Shelly Island Growth

A new land mass known by the name of Shelly Island began forming first as a sandbank around April 2017. The island is located off of the tip of Cape Point in Buxton, North Carolina. The crescent shaped island measures one mile long and more than 500 ft. wide. Although all parts of the island are constantly changing. The amount of sand that moves past the Outer Banks may be the largest in the world. The OBX is known for rapidly shifting sands, thanks to high-energy wind and waves. Small landmasses frequently appear and vanish in this area, but Shelly Island is notable for its size and speed with which it was formed. It’s not out of the ordinary for patches of ground to appear and then suddenly ease off. This is caused from the mixing of the cold water of the Labrador Current crashing into the warm Gulf Stream waters. This area of water is also known as the Graveyard of the Atlantic due its shallow region of harsh winds, hidden sandbanks and swirling tides.

 

Photo credit: National Geographic

 

It was nicknamed Shelly Island by locals because of the vast quantities of shells that are found on the shore. The discovery of the new island is drumming up a great deal of attention, but experts warn that it’s surrounded by dangerous currents. National Park Service officials have issued warnings about trying to swim or walk across the channel. There has been reports of sand tiger sharks and oceanic manta rays that were brought into the channel by the fast moving waters that separate the island from the rest of the Cape Hatteras National Seashore.

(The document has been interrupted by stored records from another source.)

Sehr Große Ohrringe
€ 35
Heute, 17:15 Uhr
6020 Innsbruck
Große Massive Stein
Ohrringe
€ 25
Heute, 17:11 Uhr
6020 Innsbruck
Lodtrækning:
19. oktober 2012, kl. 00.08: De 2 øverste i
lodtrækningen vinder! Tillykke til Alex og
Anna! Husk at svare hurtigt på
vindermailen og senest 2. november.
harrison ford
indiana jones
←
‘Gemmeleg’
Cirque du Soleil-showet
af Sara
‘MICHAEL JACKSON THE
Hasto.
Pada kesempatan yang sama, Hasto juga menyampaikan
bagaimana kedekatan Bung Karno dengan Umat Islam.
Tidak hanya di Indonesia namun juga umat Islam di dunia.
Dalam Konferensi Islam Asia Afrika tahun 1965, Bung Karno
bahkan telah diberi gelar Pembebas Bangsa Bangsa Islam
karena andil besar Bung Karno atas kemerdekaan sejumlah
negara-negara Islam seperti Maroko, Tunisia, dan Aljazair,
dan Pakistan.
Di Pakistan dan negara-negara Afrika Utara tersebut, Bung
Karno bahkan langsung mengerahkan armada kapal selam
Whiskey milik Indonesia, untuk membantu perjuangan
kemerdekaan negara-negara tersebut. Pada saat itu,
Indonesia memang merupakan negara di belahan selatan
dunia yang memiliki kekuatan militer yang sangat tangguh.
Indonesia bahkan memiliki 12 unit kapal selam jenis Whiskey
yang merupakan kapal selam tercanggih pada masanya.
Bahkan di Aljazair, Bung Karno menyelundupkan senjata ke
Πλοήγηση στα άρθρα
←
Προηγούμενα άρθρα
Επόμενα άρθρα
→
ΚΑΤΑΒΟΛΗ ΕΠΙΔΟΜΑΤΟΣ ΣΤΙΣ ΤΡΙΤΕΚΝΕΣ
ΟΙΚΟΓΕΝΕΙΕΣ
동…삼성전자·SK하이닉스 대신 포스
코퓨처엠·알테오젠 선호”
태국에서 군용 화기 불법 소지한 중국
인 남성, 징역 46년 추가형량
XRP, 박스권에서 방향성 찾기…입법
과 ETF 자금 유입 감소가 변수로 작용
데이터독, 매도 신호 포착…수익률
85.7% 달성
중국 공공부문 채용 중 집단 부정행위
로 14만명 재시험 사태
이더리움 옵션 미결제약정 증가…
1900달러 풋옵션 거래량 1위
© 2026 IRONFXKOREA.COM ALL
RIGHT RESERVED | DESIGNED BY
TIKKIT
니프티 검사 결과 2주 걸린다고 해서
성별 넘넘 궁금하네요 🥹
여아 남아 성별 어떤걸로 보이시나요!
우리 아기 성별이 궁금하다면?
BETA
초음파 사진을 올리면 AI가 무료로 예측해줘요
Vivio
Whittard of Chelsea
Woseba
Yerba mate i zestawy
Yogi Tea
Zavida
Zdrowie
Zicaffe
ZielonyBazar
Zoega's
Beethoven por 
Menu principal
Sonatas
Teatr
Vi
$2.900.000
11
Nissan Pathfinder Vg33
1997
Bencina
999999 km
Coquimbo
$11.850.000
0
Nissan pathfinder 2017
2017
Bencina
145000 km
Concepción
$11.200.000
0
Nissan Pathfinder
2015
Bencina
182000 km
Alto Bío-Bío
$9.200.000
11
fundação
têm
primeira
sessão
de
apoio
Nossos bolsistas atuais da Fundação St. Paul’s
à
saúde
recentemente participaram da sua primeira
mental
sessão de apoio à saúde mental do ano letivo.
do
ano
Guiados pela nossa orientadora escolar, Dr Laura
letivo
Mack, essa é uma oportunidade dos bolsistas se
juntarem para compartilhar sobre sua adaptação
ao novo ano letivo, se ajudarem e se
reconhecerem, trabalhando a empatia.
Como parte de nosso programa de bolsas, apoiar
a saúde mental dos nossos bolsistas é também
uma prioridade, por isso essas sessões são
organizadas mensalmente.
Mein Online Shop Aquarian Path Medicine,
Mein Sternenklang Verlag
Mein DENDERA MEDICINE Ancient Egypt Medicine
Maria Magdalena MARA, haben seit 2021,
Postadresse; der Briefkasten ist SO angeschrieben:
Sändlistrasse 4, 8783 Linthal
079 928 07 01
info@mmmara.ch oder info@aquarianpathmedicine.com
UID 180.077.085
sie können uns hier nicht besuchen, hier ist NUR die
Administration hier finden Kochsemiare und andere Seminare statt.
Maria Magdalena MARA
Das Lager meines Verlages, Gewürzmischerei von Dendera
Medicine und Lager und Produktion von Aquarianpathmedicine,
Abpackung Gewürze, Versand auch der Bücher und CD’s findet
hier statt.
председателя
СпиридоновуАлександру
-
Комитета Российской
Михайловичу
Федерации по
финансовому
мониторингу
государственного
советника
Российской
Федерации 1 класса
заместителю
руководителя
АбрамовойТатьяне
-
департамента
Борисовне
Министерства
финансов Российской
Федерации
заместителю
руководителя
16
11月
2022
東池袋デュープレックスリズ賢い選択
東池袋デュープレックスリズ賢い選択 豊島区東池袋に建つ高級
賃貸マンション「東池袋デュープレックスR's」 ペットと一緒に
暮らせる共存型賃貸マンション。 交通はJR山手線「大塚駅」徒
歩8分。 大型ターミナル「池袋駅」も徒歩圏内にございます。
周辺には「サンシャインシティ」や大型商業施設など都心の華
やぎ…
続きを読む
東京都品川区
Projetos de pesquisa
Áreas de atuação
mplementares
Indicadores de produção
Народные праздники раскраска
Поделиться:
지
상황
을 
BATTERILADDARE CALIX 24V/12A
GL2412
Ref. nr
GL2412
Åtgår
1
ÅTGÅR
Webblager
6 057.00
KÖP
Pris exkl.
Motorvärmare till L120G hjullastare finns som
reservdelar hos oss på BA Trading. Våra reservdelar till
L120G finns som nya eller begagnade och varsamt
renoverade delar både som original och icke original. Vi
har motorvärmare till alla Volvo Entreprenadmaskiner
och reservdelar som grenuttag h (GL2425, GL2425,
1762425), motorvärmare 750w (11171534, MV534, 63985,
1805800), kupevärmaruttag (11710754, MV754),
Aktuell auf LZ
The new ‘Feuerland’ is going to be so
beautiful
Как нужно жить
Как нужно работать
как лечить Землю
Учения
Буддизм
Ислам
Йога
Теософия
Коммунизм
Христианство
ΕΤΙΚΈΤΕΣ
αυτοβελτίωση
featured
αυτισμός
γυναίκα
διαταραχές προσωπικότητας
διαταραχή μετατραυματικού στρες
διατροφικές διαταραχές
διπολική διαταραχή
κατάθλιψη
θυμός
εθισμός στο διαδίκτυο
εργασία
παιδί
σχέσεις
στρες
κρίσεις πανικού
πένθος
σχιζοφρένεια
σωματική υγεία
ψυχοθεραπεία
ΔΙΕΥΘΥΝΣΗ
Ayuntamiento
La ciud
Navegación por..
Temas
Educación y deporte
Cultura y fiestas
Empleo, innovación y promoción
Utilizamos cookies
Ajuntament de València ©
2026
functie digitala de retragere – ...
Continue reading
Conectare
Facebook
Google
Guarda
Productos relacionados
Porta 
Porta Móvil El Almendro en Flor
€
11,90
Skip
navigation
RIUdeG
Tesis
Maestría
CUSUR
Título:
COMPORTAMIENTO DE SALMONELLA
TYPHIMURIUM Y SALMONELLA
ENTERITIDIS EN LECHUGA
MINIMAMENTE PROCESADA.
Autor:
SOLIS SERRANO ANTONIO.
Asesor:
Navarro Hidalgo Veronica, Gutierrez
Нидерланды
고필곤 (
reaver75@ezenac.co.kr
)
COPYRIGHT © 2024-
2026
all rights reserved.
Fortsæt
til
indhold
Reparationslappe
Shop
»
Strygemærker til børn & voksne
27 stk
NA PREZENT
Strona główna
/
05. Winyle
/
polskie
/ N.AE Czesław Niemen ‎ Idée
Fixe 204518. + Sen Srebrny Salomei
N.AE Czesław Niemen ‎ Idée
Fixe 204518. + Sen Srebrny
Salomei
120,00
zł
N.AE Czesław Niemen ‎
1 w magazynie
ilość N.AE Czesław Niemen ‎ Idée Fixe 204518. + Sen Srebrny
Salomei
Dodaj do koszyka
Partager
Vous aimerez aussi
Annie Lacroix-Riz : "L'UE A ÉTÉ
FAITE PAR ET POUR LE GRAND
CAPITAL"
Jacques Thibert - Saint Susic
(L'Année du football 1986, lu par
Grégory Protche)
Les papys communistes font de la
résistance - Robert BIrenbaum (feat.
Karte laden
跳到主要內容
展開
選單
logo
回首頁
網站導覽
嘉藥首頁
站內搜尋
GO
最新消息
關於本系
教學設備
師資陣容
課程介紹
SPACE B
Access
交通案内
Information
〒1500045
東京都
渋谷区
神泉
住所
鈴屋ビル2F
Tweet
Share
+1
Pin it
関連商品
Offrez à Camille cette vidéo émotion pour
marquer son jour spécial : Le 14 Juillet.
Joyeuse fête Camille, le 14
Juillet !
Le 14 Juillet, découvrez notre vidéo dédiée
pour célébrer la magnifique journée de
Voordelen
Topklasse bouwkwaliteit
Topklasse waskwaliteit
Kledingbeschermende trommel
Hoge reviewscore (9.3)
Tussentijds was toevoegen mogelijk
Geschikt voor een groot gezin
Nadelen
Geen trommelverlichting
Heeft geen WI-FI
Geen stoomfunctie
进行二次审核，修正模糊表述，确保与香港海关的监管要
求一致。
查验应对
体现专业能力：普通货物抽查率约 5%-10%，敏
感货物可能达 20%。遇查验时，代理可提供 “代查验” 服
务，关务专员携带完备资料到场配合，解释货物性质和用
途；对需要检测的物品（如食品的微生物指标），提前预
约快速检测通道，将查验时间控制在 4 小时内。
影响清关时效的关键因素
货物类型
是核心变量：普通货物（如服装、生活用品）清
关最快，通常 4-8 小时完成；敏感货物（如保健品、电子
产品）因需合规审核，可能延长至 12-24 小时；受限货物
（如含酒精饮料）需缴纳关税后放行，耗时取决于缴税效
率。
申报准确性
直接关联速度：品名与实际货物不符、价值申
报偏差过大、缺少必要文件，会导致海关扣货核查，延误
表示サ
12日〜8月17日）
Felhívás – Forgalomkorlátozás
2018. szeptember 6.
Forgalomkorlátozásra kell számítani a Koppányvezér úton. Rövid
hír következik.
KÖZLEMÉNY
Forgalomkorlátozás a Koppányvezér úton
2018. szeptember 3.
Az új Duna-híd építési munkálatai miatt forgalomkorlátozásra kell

NASA recently released images that show the formation of Shelly Island.

 

Photo credit: Myfox8.com

 

Shelly Island could be gone with the next storm, or could get bigger for a while longer, but only be for a short period of time. Stanley Riggs, a retired geology professor and author who has written books about North Carolina’s coast says “Nothing here becomes a fixture. Nothing is the same from one hour to the next. There’s no such thing as normal.” The next hurricane that comes along could blow the island back into the Atlantic as quickly as it appeared.